BEGIN PROVIDED RECORDS
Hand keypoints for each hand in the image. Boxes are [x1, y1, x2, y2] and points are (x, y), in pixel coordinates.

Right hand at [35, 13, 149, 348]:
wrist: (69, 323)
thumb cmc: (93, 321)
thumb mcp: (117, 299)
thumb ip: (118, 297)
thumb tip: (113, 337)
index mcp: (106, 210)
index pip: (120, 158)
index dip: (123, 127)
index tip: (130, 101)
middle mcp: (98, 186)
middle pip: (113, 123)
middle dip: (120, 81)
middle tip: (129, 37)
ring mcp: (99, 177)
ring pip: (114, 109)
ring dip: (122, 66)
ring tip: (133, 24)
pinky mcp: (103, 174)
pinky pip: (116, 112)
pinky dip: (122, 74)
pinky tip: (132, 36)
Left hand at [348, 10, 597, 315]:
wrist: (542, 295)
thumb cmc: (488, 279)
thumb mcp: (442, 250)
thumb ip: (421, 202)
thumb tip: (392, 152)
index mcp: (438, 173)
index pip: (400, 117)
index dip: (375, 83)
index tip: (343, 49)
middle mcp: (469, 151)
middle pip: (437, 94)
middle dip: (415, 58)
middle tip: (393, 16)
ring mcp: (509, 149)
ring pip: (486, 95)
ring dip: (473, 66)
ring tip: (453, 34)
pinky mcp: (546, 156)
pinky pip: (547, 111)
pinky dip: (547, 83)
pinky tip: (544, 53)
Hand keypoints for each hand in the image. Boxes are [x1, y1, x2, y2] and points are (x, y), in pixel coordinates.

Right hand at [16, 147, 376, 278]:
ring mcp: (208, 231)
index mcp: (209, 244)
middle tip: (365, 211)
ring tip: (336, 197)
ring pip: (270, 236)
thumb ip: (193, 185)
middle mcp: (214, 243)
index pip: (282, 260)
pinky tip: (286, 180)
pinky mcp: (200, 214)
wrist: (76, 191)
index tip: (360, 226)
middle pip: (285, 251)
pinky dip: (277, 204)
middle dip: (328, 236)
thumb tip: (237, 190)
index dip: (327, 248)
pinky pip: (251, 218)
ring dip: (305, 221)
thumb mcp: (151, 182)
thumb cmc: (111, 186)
END PROVIDED RECORDS
*WHAT IS EXPECTED:* Given the data above, transcribe exactly the lines from the one containing "Left hand at" down to the one containing "pinky tip: (544, 53)", and no others.

*PROBLEM SOLUTION:*
Left hand at [348, 10, 597, 315]:
wrist: (542, 295)
thumb cmc: (488, 279)
thumb mcp: (442, 250)
thumb ip: (421, 202)
thumb tip: (392, 152)
index mcp: (438, 173)
index pip: (400, 117)
index dip: (375, 83)
index tip: (343, 49)
middle mcp: (469, 151)
middle pip: (437, 94)
middle dip: (415, 58)
middle tip: (393, 16)
ring mcp: (509, 149)
ring pip: (486, 95)
ring dip: (473, 66)
ring tip: (453, 34)
pinky mcp: (546, 156)
pinky pip: (547, 111)
pinky dip: (547, 83)
pinky tip: (544, 53)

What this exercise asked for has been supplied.